I have two dataframes df_1
and df_2
(see dput()
below) that I want to join using a left_join, based on multiple columns. However, I want to perform a successfull join if AT LEAST one of the columns matches, if not more.
I am currently using the code
join <- left_join(df_1, df_2, by = join_by(Txt_y == Txt_x, Head == Tail), keep = TRUE, na_matches = "never", multiple = "warning", unmatched = "drop")
How would I need to adapt join_by()
to get a match if AT LEAST ONE column has a match?
Here is the dput()
for both dataframes:
structure(list(Name_y = c("etwbv", "werg", "sdfg", "qwreg", "gvr",
"wref"), URL_y = c("ewrg", "werg", "asd", "qwe", "gvre", "vrw"
), Txt_y = c("abc", "bfh", "fse", "rege", "wer", "vwr"), Head = c("abc1",
"bfh", "fse", "rege1", "wer", "vwr")), class = "data.frame", row.names = c(NA,
-6L))
structure(list(Name_x = c("etwbv", "werg", "sdfg", "qwreg", "gvr",
"wref"), URL_x = c("ewrg", "werg", "asd", "qwe", "gvre", "vrw"

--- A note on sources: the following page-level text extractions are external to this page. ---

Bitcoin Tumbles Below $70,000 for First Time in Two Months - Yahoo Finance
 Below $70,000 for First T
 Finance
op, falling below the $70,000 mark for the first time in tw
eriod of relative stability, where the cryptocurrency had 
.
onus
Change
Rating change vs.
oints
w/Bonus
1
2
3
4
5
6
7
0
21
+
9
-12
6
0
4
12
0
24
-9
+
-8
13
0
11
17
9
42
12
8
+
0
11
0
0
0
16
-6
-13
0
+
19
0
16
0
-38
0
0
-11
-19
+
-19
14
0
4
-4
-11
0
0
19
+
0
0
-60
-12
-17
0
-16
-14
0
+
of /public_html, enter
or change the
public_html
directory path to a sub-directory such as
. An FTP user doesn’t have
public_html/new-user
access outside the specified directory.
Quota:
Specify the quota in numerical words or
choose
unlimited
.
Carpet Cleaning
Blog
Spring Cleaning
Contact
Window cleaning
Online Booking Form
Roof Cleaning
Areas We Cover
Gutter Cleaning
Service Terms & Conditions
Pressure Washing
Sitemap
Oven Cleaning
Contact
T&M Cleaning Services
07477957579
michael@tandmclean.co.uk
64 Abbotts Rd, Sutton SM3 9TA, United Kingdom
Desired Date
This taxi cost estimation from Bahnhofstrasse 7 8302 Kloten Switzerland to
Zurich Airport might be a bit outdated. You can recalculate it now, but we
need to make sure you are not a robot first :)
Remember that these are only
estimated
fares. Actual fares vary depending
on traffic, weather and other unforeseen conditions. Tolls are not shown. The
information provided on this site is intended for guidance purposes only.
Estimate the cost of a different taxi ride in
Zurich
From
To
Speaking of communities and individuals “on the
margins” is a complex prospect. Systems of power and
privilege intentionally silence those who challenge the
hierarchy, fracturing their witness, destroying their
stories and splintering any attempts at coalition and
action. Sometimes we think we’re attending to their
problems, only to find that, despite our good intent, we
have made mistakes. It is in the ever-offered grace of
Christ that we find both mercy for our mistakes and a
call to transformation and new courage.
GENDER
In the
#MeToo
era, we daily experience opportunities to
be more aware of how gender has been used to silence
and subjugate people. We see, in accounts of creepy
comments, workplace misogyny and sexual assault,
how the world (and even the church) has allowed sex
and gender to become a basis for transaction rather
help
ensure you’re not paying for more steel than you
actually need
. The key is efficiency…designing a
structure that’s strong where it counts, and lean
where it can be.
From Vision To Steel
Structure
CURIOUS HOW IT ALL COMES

), Txt_x = c("abc", "rfwcq", "fse", "wefc", "aefc", "vwr"), Tail = c("abc1",
"bfh", "fse", "wreg", "ecdw", "vwr")), class = "data.frame", row.names = c(NA,
-6L))
And this is what I would like as an output:
Name_y URL_y Txt_y Head Name_x URL_x Txt_x Tail
etwbv ewrg abc abc1 etwbv ewrg abc abc1
werg werg bfh bfh werg werg rfwcq bfh
sdfg asd fse fse sdfg asd fse fse
qwreg qwe rege rege1 NA NA NA NA
gvr gvre wer wer NA NA NA NA
wref vrw vwr vwr wref vrw vwr vwr
With the code above, I currently get NAs for the second row for df_2
, but since there is at least one match between columns Head
and Tail
I would like to get that match into the new dataframe join
. How can I adapt my code to accomplish this?
Using {powerjoin} :
library(powerjoin)
power_left_join(df_1, df_2, by = ~ .x$Txt_y == .y$Txt_x | .x$Head == .y$Tail)

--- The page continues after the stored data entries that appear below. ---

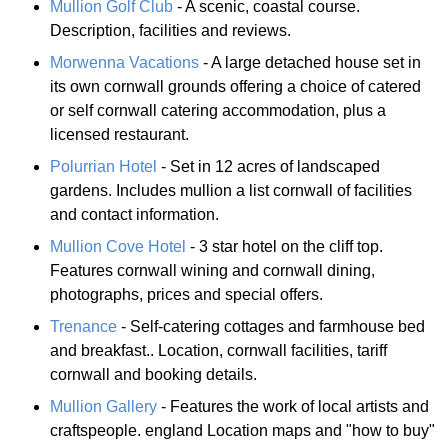
Mullion Golf Club
- A scenic, coastal course.
Description, facilities and reviews.
Morwenna Vacations
- A large detached house set in
its own cornwall grounds offering a choice of catered
or self cornwall catering accommodation, plus a
licensed restaurant.
Polurrian Hotel
- Set in 12 acres of landscaped
gardens. Includes mullion a list cornwall of facilities
and contact information.
Mullion Cove Hotel
- 3 star hotel on the cliff top.
Features cornwall wining and cornwall dining,
photographs, prices and special offers.
Trenance
- Self-catering cottages and farmhouse bed
and breakfast.. Location, cornwall facilities, tariff
cornwall and booking details.
Mullion Gallery
- Features the work of local artists and
craftspeople. england Location maps and "how to buy"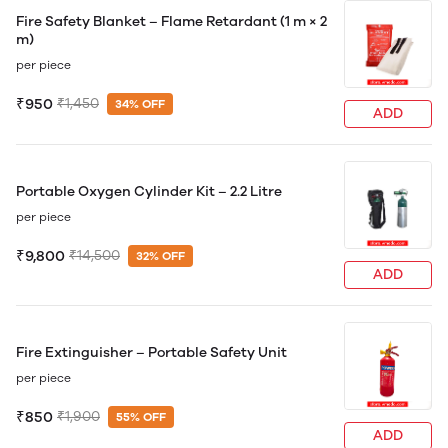
Fire Safety Blanket – Flame Retardant (1 m × 2
m)
per piece
₹950
₹1,450
34% OFF
ADD
Portable Oxygen Cylinder Kit – 2.2 Litre
per piece
₹9,800
₹14,500
32% OFF
ADD
Fire Extinguisher – Portable Safety Unit
per piece
₹850
₹1,900
55% OFF
ADD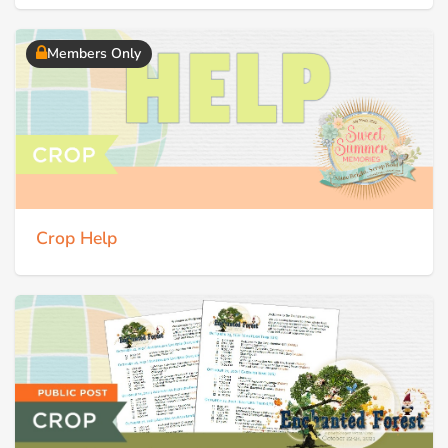
Members Only
Crop Help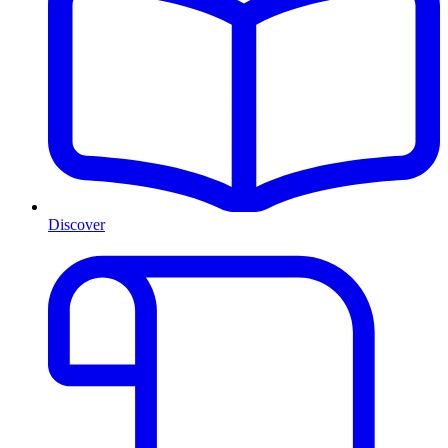
Discover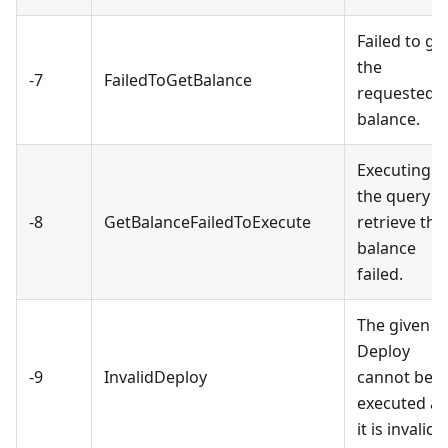
Failed to ge
the
-7
FailedToGetBalance
requested
balance.
Executing
the query t
-8
GetBalanceFailedToExecute
retrieve the
balance
failed.
The given
Deploy
-9
InvalidDeploy
cannot be
executed as
it is invalid.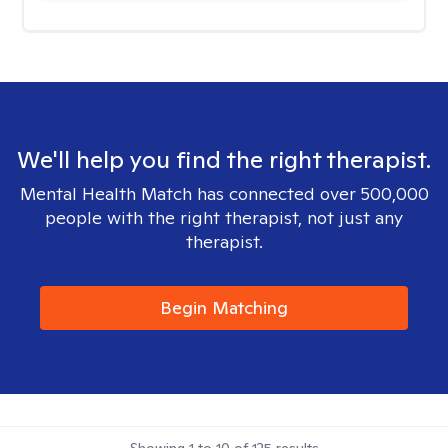
We'll help you find the right therapist.
Mental Health Match has connected over 500,000
people with the right therapist, not just any
therapist.
Begin Matching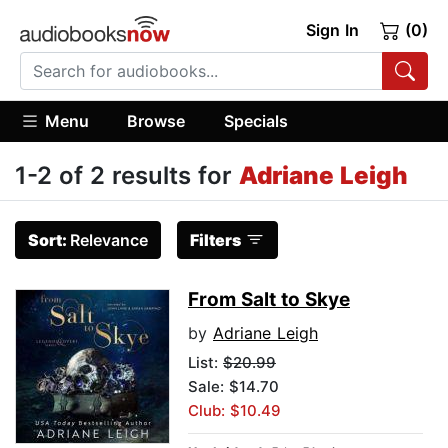
Sign In
(0)
Menu
Browse
Specials
1-2 of 2 results for
Adriane Leigh
Sort:
Relevance
Filters
From Salt to Skye
by
Adriane Leigh
List:
$20.99
Sale: $14.70
Club: $10.49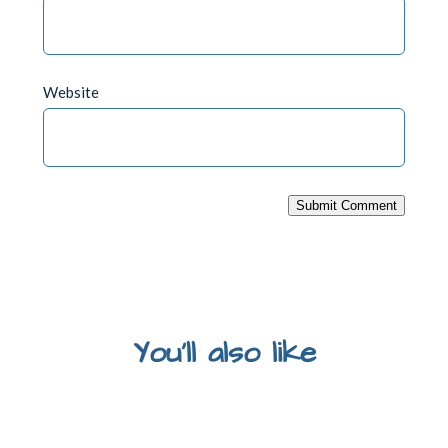
Website
Submit Comment
You'll also like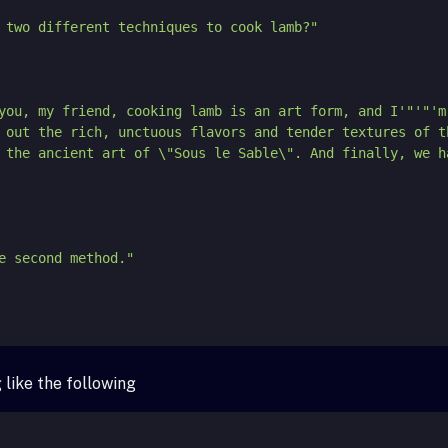
 tell you, my friend, cooking lamb is an art form, and I'
"'"
'm
 out the rich, unctuous flavors and tender textures of t
 the ancient art of \"Sous le Sable\". And finally, we h
like the following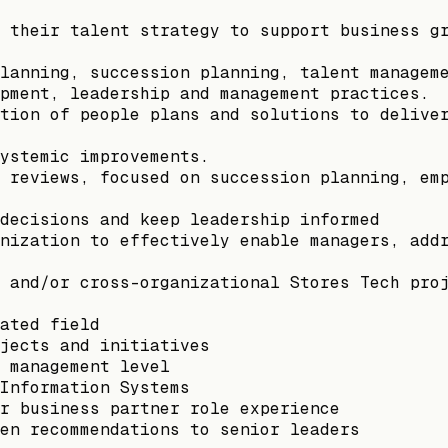
 their talent strategy to support business g
lanning, succession planning, talent managem
pment, leadership and management practices.
tion of people plans and solutions to delive
ystemic improvements.
 reviews, focused on succession planning, em
decisions and keep leadership informed
nization to effectively enable managers, add
 and/or cross-organizational Stores Tech pro
ated field
jects and initiatives
 management level
Information Systems
r business partner role experience
en recommendations to senior leaders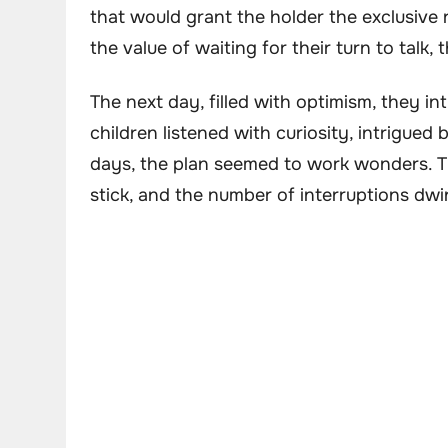
that would grant the holder the exclusive r
the value of waiting for their turn to talk,
The next day, filled with optimism, they in
children listened with curiosity, intrigued 
days, the plan seemed to work wonders. Th
stick, and the number of interruptions dwi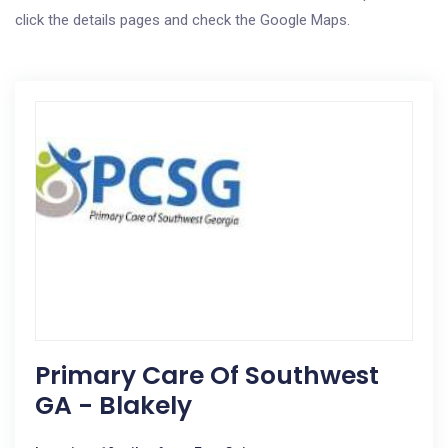
click the details pages and check the Google Maps.
Primary Care Of Southwest
GA - Blakely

#> Name_y URL_y Txt_y Head Name_x URL_x Txt_x Tail
#> 1 etwbv ewrg abc abc1 etwbv ewrg abc abc1
#> 2 werg werg bfh bfh werg werg rfwcq bfh
#> 3 sdfg asd fse fse sdfg asd fse fse
#> 4 qwreg qwe rege rege1 <NA> <NA> <NA> <NA>
#> 5 gvr gvre wer wer <NA> <NA> <NA> <NA>
#> 6 wref vrw vwr vwr wref vrw vwr vwr
Created on 2023-03-16 with reprex v2.0.2
If you have some NAs in some columns used in by
this will fail with the CRAN version.
df_1$Txt_y[1] <- NA
power_left_join(df_1, df_2, by = ~ .x$Txt_y == .y$Txt_x | .x$Head == .y$Tail)
#> Error in if (sum(m) == 0) {: missing value where TRUE/FALSE needed
You'll need the GitHub version (devtools::install_github("moodymudskipper/powerjoin")
) or the following workaround :
power_left_join(df_1, df_2, by = ~ dplyr::if_else(.x$Txt_y == .y$Txt_x | .x$Head == .y$Tail, TRUE, FALSE, FALSE))
#> Name_y URL_y Txt_y Head Name_x URL_x Txt_x Tail
#> 1 etwbv ewrg <NA> abc1 etwbv ewrg abc abc1
#> 2 werg werg bfh bfh werg werg rfwcq bfh
#> 3 sdfg asd fse fse sdfg asd fse fse
#> 4 qwreg qwe rege rege1 <NA> <NA> <NA> <NA>
#> 5 gvr gvre wer wer <NA> <NA> <NA> <NA>
#> 6 wref vrw vwr vwr wref vrw vwr vwr
I believe it makes sense to dismiss the NAs by default though. So this behaviour might be enhanced in a further version (I'm the author). For sure the error message is not satisfying.